This semester I’ve had the pleasure of reading my favorite book in my college career, Gender Outlaws: The NextGeneration by Kate Bornstein and S. Bear Bergman. The book is a collection of submissions by gender outlaws that include poems, comics, research, and short vignettes. The book is outstanding, but it wasn’t the gorgeous writing that got me, or the way it pushes the boundaries of everything you thought you knew about gender, it’s my favorite because it touched my heart.
When I picked up the book for the first time I really didn’t expect to have a personal connection with the content. I am no gender outlaw. I am a cis woman who conforms to gender expectations- a girl who loves nail polish, long flowing dresses, and romance stories. I expected it to be interesting and illuminating, like everything we’ve read, but to learn more about other people than I did about myself. Let me tell you a secret: there are times where I don’t feel queer enough for the community, not radical enough or knowledgeable enough, wondering if my lived experiences fit in with everyone else. This unlikely book was for me.
About 60 pages in, I sat, heart pounding as I read my feelings in plain typeface, “I’ve somehow managed to foist my way into a community to which I don’t really belong”. Suddenly, ironically, the miles disappeared and I felt connected to Quince Mountain, the author of the piece. I felt like he was sitting right next to me, holding my hand and letting me know how he re-found his place as “part of an enormous, queer thing” and how community is not necessarily about who we are as individuals, but what we create together. At the end of his story he reminded me that “no, I am not colorful enough, not queer enough to reshape the world. It turns out, no one of us is”.
And it didn’t end there. Throughout the book I have dog-eared pages and underlined phrases and I realized that though our lives and identities are completely different, this book was filled with a chorus of voices that spoke to me with our common experiences.
And this almost transcendental experience got me thinking. We spend so much time wrapped up in our identities, defending our right to feel how we feel. Identity politics can be really healing, and I’ve also seen how cutting identity politics can be. Our groups fragment into subgroups and we start bickering about who is and isn’t allowed to be present or worse, we start devaluing identities we perceive as a threat.
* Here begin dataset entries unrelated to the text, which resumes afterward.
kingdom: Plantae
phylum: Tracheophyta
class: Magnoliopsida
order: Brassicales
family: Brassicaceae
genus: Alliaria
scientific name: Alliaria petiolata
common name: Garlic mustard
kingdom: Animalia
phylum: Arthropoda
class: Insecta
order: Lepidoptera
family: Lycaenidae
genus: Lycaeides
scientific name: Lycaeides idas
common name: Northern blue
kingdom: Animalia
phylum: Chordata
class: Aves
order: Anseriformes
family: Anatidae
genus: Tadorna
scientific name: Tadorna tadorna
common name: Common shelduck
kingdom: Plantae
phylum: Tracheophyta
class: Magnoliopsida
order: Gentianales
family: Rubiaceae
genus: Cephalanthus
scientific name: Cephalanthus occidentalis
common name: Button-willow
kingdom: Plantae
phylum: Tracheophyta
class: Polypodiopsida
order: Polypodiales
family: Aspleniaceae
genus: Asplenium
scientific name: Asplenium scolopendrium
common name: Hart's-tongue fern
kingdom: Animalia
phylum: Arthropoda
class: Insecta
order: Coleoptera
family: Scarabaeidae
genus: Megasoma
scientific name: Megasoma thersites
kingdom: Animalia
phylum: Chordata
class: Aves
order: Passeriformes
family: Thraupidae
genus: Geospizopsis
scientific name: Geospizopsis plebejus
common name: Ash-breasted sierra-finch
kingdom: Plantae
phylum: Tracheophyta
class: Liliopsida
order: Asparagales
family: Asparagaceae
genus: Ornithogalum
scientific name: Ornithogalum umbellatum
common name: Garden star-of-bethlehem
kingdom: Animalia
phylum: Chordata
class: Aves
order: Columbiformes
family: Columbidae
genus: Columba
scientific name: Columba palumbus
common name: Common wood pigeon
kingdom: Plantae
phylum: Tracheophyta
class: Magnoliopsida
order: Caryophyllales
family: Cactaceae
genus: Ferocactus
Instead of identity, I like the idea (also from Gender Outlaws) of organizing ourselves by experience, because that’s what drives our thoughts, our politics, and our healing. Obviously no two people will have exactly the same experience but I found so many of my own thoughts and feelings in the different stories of Gender Outlaws that I can’t imagine it not working at some level.
This book was for me. It spoke to me with my own words from different voices, identities, and life stories and taught me a lot more than I bargained for.
But really, this book is for everyone, because I believe that we can all find ourselves within someone else and I’d be surprised if anyone could get through this book without finding themselves within the pages.